REQUIRED WORK => Reproduce the stretch of the setup guide from "Setting Up the JDK" through "Studio installation .", substituting "IntelliJ IDEA" for each occurrence of "Android Studio".

SUPPLIED TEXT =>
Setting Up the JDK

Download the JDK version specific to your operating system. On most systems, the JDK comes in an installer or package, so there shouldn’t be any hurdles. Once you have installed the JDK, you should add a new environment variable called JDK_HOME that points to the root directory of the JDK installation. Additionally, you should add the $JDK_HOME/bin (%JDK_HOME%in on Windows) directory to your PATH environment variable.

Installing Android Studio

At the time this book was written, Android Studio was on version 2.2. Simply find the download for the latest version on the Android developer site and extract it to a folder of your choice. Once installed, you can create a shortcut on your desktop to the Android Studio executable in the root directory of your Android Studio installation .

Setting Up the Android SDK

The Android SDK is available for the three mainstream desktop operating systems. Choose the version for your platform and download it. The SDK comes in the form of a ZIP or tar gzip file. Just uncompress it to a convenient folder (for example, c:android-sdk on Windows or /opt/android-sdk on Linux). The SDK comes with several command-line utilities located in the tools/ folder. Create an environment variable called ANDROID_HOME that points to the root directory of the SDK installation, then add $ANDROID_HOME/tools (%ANDROID_HOME% ools on Windows) to your PATH environment variable. This way you can easily invoke the command-line tools from a shell later on if the need arises.

DATASET CONTENT =>
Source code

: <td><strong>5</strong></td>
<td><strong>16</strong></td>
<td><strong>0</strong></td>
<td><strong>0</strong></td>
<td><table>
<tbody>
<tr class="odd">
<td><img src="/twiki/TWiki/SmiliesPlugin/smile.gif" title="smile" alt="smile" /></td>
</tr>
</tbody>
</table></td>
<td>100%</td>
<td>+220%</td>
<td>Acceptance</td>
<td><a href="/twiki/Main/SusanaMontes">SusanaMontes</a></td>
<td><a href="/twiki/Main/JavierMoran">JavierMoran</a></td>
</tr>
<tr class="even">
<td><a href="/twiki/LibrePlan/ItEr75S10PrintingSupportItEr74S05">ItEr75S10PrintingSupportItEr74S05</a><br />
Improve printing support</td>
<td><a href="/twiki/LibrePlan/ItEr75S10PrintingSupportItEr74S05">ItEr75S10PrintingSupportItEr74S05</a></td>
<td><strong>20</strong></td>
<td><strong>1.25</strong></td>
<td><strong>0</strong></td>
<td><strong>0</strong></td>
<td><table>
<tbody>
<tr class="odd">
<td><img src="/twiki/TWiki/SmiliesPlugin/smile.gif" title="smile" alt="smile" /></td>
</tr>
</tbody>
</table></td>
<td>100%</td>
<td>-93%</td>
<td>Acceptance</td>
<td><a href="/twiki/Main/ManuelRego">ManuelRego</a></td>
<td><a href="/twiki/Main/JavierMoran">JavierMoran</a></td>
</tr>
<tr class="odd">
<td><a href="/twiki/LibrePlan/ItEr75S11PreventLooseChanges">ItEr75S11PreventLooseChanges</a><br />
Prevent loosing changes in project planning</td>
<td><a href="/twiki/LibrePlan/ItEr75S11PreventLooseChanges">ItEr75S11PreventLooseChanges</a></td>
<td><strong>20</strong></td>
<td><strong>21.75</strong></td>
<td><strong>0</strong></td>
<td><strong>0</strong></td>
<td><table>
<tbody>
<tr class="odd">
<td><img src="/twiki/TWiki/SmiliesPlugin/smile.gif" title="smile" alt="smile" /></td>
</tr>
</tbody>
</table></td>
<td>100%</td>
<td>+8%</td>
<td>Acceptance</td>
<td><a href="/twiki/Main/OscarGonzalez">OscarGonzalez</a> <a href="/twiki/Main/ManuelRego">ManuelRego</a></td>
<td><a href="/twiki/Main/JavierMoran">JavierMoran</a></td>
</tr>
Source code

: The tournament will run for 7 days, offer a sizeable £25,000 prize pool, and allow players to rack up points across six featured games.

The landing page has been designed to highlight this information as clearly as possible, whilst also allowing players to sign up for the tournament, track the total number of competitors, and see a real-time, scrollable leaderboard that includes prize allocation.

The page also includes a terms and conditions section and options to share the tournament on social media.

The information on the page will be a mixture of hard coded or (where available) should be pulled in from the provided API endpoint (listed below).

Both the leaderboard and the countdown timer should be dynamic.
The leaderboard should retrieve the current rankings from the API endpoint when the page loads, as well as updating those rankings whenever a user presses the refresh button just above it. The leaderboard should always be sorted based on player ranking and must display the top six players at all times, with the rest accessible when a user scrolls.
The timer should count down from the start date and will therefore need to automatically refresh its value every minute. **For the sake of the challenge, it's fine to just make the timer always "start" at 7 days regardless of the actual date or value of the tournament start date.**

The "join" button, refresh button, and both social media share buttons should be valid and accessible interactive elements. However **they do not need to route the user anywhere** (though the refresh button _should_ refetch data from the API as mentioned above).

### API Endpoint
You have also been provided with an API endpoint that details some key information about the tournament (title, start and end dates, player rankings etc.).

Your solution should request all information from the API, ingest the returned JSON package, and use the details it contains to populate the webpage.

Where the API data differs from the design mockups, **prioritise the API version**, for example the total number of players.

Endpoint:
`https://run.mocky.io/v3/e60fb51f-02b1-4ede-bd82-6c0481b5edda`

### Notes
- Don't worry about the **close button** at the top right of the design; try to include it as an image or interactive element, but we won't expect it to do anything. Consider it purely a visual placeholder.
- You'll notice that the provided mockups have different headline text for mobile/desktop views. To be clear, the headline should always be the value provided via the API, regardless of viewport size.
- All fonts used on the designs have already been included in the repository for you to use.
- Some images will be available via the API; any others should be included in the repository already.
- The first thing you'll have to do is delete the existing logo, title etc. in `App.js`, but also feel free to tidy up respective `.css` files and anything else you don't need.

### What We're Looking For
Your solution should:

RESULT OF THIS EXERCISE =>
Setting Up the JDK

Download the JDK version specific to your operating system. On most systems, the JDK comes in an installer or package, so there shouldn’t be any hurdles. Once you have installed the JDK, you should add a new environment variable called JDK_HOME that points to the root directory of the JDK installation. Additionally, you should add the $JDK_HOME/bin (%JDK_HOME%in on Windows) directory to your PATH environment variable.

Installing IntelliJ IDEA

At the time this book was written, IntelliJ IDEA was on version 2.2. Simply find the download for the latest version on the Android developer site and extract it to a folder of your choice. Once installed, you can create a shortcut on your desktop to the IntelliJ IDEA executable in the root directory of your IntelliJ IDEA installation .